Traditionally this type of problem was solved by providing an initial guess to video orbits in order to give it a starting point. From this initial guess, supplied by a human user through visual inspecion the algorithm would work correctly. Not, an ideal solution.
It would be great if we could apply robust estimation to the scene and calculate P for the sign and the background. Or rather, prevent the smaller percentage of motion from throwing the calculation for the larger percentage of the motion.
I use existing tools and attempt a proof of concept. The idea is to not apply robust estimation directly to the entire image but rather to cut up the image into little piecies and try to calculate P for each section using existing software. How can we compare the results? The metric will be mean square error (MSE). Due to the fact that P is an exact solution, you can ``dechirp'' an image. Therefore, you ``dechirp'' the second image to the reference of the first one and compare the two images directly. Of course, some points will not exist but you take this into consideration (actually there is a complementary technique of ``cementing'' multiple dechirped images together).

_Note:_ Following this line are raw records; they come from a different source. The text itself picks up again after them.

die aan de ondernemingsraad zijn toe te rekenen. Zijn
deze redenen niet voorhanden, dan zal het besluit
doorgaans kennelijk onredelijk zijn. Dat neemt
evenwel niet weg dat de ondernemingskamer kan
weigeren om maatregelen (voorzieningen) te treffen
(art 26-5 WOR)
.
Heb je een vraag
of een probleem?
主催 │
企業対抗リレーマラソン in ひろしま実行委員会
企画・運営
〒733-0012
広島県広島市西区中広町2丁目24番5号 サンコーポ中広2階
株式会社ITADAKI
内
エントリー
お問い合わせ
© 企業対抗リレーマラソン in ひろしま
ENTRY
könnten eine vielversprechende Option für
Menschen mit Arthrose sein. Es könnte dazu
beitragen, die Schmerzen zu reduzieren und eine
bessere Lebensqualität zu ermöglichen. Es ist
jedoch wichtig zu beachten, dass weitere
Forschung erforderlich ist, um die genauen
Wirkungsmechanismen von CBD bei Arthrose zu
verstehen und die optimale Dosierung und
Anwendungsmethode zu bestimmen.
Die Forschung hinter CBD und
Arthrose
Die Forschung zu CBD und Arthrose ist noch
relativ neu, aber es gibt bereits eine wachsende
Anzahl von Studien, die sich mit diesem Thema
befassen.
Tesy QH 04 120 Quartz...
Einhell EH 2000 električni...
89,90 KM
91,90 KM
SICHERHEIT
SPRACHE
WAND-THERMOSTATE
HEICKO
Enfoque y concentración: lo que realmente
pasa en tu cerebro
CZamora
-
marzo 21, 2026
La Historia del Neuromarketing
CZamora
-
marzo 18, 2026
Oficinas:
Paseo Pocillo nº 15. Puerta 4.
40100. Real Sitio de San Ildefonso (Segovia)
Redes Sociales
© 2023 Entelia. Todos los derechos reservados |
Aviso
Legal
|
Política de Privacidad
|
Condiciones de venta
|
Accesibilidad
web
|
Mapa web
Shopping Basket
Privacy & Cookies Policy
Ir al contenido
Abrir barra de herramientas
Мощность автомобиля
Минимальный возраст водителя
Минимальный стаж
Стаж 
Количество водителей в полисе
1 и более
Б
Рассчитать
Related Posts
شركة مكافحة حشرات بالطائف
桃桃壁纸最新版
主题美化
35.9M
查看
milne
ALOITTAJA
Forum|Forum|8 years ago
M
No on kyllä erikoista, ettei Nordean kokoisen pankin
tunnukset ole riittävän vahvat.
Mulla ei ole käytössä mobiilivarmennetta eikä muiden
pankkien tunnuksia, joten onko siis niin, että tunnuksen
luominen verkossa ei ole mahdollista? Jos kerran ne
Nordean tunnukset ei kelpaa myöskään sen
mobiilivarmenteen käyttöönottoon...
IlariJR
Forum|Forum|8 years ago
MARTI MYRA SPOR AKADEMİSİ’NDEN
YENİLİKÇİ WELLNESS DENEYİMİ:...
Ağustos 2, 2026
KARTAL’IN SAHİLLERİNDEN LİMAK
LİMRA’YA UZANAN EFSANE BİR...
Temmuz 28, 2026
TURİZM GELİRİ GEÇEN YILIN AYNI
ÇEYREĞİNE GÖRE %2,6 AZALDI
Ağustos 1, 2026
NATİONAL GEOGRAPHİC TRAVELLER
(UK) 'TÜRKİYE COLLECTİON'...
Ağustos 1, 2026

Breaking up the image into smaller sections and graphing the MSE allows us to identify areas with different MSE. Firstly, I would like to take the regions of high MSE and mask them out in order to calculate a better P for the rest of the image. Secondly, I would like to be able to take the ares of high MSE and mask out the rest of the entire image and calculate the parameters P. This would allow you to track a second motion, ideally this could be extended to track multiple motions.
Why would this be useful? Say for example we have a mediated reality. As you are sitting at a bench feeding the pigeons you look up and see an horrible billboard advertising some inane politician. You would like to open an xterm over it and check your e-mail. So, as you pan around looking from side to side, video orbits will need to calculate the motion of the entire scene as well as that of the billboard. You need the P for the billboard in order to project the xterm onto it correctly as it moves around in the frame. You wouldn't want that xterm sliding off the billboard and wandering around willy nilly.
The above image was created by James Fung. He manually masked out the rest of the image and calculated the projective parameters P for the two billboards of interest.